Andreu B at 09:31 on 6 Jun 2019

both content and presentation skills were really baad

Rated 4

Vincent R. at 10:26 on 6 Jun 2019

Fresh air for the DevOps paradigm. Good presentation.

Rated 5

devopsFan at 10:43 on 6 Jun 2019

great talk¡¡¡

Rated 1

Peter Stefan at 11:15 on 6 Jun 2019

Slides were fine but speaker not same level

Rated 2

Santi Muñoz at 11:48 on 6 Jun 2019

Too many videos and very generic content in the slides, I expected a more technical stuff.

Rated 1

Mauro Rocha at 12:36 on 6 Jun 2019

Too many videos and generic slide content.
Presenter just read notes.

Organizers should work to avoid speakers who just read aloud written material. Material which was supported by slides containing typos, silly sentences like 'a closed issue is one which has been closed, an open issue is one which was opened', or even inconsistencies like 'This is important--> go from DevSecOps to SecDevOps', which is the opposite the speaker had been explaining minutes before. Where was the language corrector?

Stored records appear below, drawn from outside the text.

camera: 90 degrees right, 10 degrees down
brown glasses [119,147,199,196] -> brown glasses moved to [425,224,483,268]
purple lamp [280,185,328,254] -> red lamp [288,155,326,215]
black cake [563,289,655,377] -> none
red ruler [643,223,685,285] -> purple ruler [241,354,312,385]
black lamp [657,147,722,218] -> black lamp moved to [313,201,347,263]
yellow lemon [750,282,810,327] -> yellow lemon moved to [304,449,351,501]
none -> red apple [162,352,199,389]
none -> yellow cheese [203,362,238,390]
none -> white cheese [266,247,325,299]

The material looked thought for another kind of audience, for example the MrRobot clip seemed to advice against simple developers out there, who incidentally happened to be the audience.

The talk makes you think about the topic.

Rated 2

Rubén Vazquez at 16:06 on 6 Jun 2019

T'he talk had potential but It was so generic

Rated 1

Buitaker at 18:58 on 6 Jun 2019

Shell ideas and solutions, not how important is

Rated 4

Miguel A. at 19:30 on 6 Jun 2019

Good presentation but she need bit more stagging. I think the english accent isn't important for broadcast the message.

Rated 1

Jaume at 12:47 on 7 Jun 2019

The content wasn't suitable at all with the audience. Too generic too.

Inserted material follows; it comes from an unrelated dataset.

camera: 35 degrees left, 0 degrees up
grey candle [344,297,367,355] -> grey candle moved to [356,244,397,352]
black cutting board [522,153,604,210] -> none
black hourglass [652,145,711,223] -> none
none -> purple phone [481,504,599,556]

Speaker completely lost in communication skills, reading all the time from the papers she brought with, and even like that was unable to pronounce correctly any sentence. Content might have been useful but she lost us in the second 1 with the first video. This kind of info I can read on the internet, we need something more technical or probable, otherwise the audience grabs the laptops and cellphones or simply runs away.

Rated 4

JesusBartolome at 14:42 on 7 Jun 2019

The talk was not technical and it didn't pretend to be, it was a talk to start the day and talk about security in a simple and easy way and making people think a bit. It was exactly what explains in the summary.
She should improve English, but it was easy to understand

The talk was exactly what it said it was going to be and this is why we decided to choose it.

Most companies are vulnerable at absolutely all levels and we have never seen an environment where all the team was aware of it, knew the consequences or even had many ideas on how to protect the systems they were building. Probably better not run a basic scan to your systems and publish it here, right?

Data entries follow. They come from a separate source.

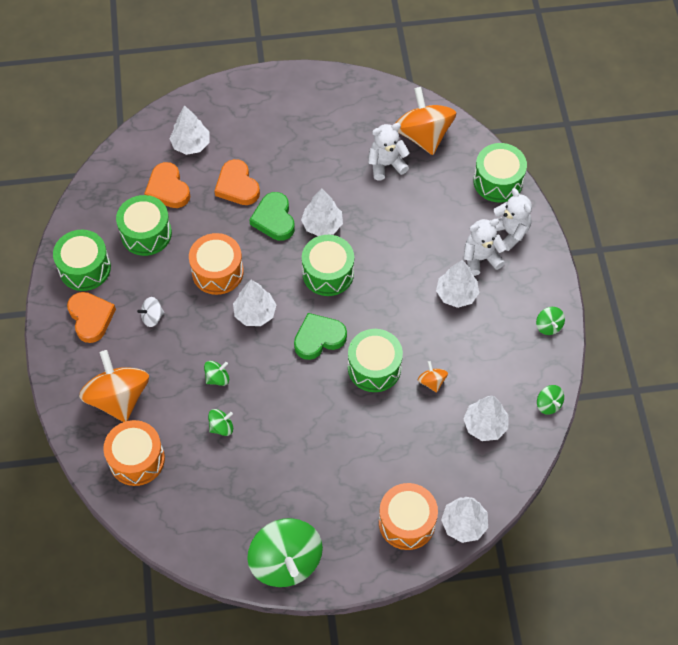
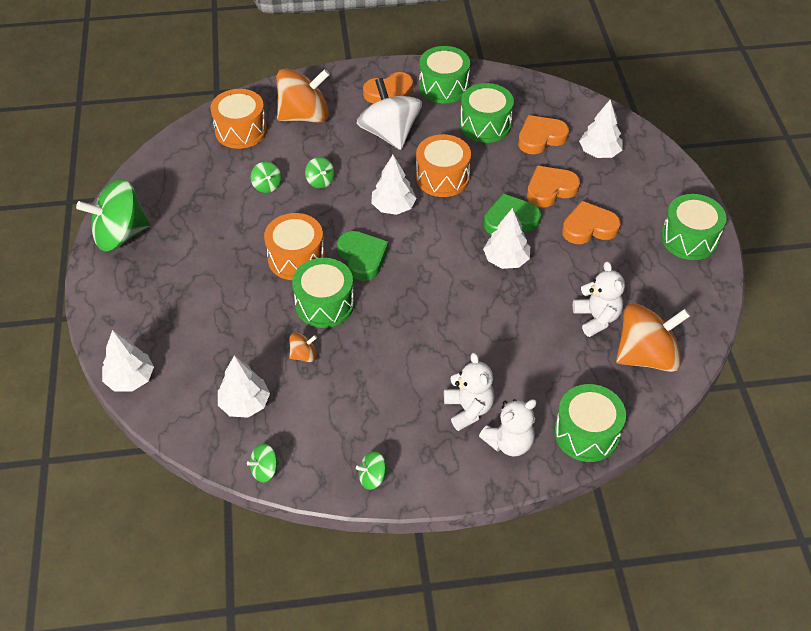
camera: 90 degrees right, 10 degrees down
white spinning top [137,297,164,327] -> white spinning top [357,78,422,150], size x2.28
green drum [302,235,354,296] -> green drum moved to [661,194,727,260]
orange drum [379,483,438,550] -> orange drum moved to [264,213,325,280]
white tree [436,260,479,308] -> none
none -> orange heart [562,201,621,244]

Having said that, feedback is welcome when it is constructive but most of the comments here are far from it. Specially comments made when the talk was not even half way through. The English level has room for improvement but it takes guts to prepare a talk in a language which is not your mother tongue, go in front of 500 people and present a topic, whatever it is.

Well done Irene, we would totally have you again as a speaker and if you think you can do a much better job our call for papers will soon be open for next year!